RH: I hear several themes to your question. The first I’d offer you is that removing paper from the payables process is really a no-brainer. The cost savings, the visibility increase, the better control that comes from it, it is so demonstrable and quantifiable that it’s not an “if,” it’s a “when” for large businesses around the globe. In many, and in fact most, where they use it, it’s not always for their entire supply chain. Not all supply chains are delivering invoices digitally. Regarding cracking the code, what Tungsten has firstly done is given these large corporate procurement organizations easy access to, and visibility into, their spend activity. That is, where letting them quickly and easily access all of this invoice activity down to a line-item level, so that they can become smarter about their procurement activity. They can identify price variances. They can have better control over their procurement rules, which aren’t always followed. And they can better manage their supply chain in terms of its numbers, the “wheres,” and the “whens”. And that additional information, allowing them to be quick and better decision makers, initiates a thinking in these buyer organizations: my gosh, if we can run more of our paper invoices digitally, we’ll have more access to this kind of relevant information.
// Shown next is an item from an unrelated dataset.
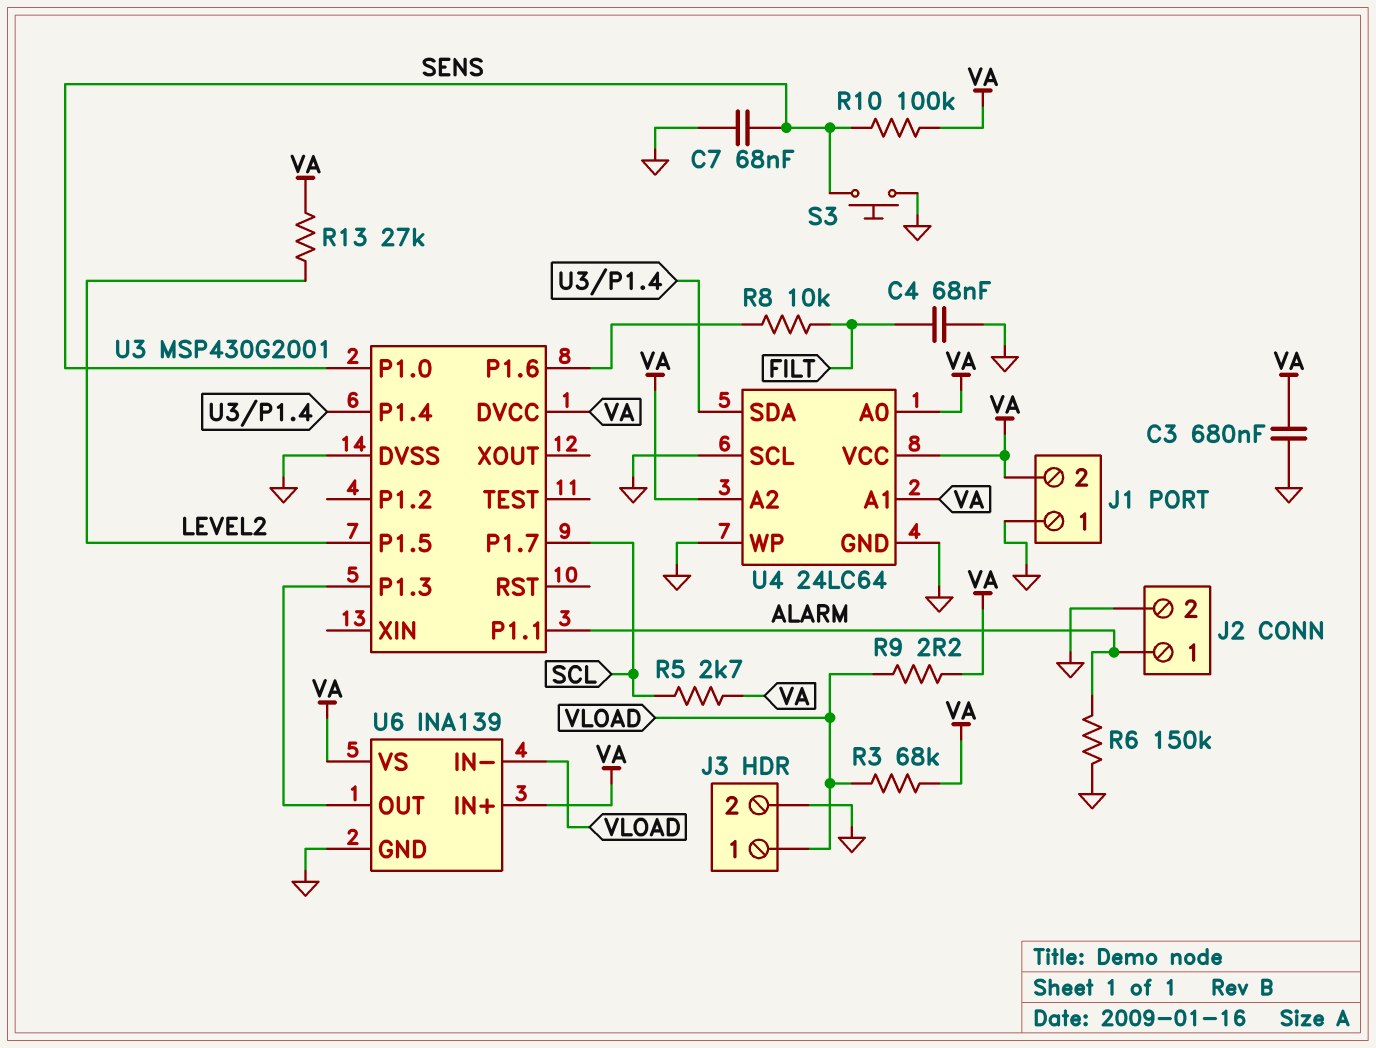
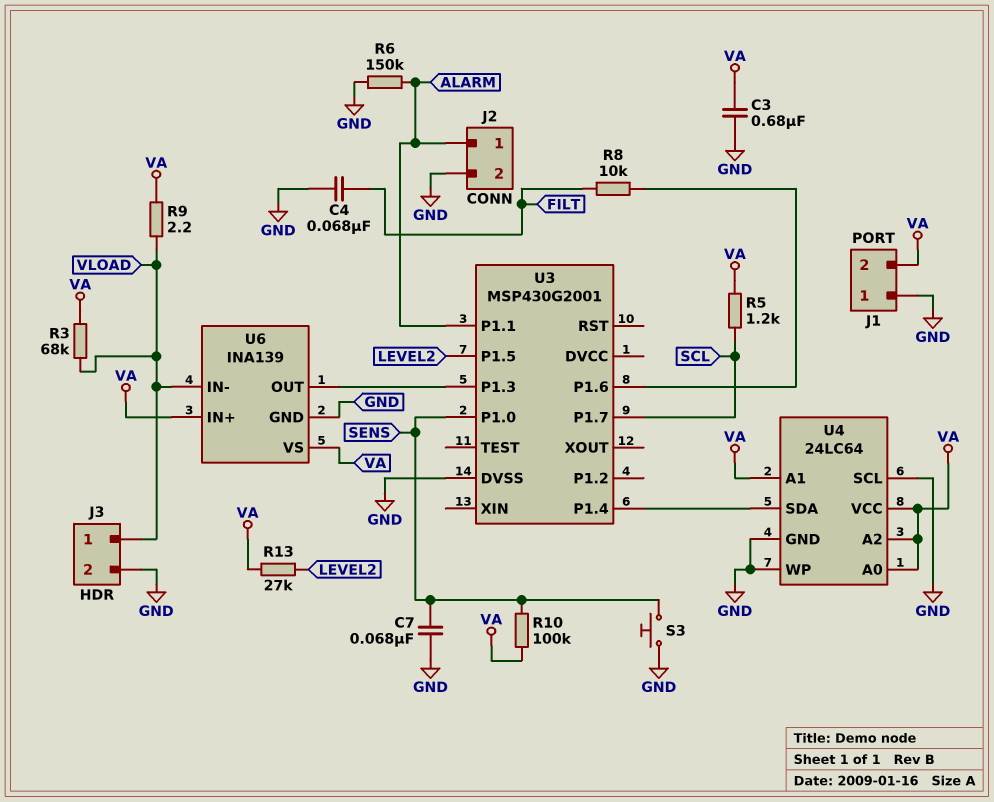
R5: 2.7k (SCL, VA) -> 1.2k (SCL, VA)
U3 pin DVCC: VA -> none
That reinforcing activity is causing these companies to run much greater volume across Tungsten’s network. We’re watching as our client base is truly turning over their entire master vendor list. That’s a fundamental change from where the industry itself has been, and certainly where our predecessor company had been. In every one of those new suppliers, invoice flows represent financing activity, opportunity to liquefy a receivable. As soon as the message about Tungsten’s Early Payment gets out and permeates, we have no doubt that because of the strength of its benefits, they will make use of it. That’s what we’re seeing.
The last comment I’ll make is that the industry has done a lot to try to join up financing with digital receivables through dynamic discounting and some of those methods. But those have been replete with unintended consequences. They’ve been delivered into the payables department, not to the treasury department where investors are making asset liability management decisions. Tungsten as a bank, and the proposition we’re making available, really allows buying organizations to participate in a risk-adjusted returns of supply chain financing, but without any unintended consequences. Because we’re eliminating some of those barriers, the programs become more robust, and some of the problems inherent in the historical approaches go away. I think that’s why we’re beginning to see the traction that we are.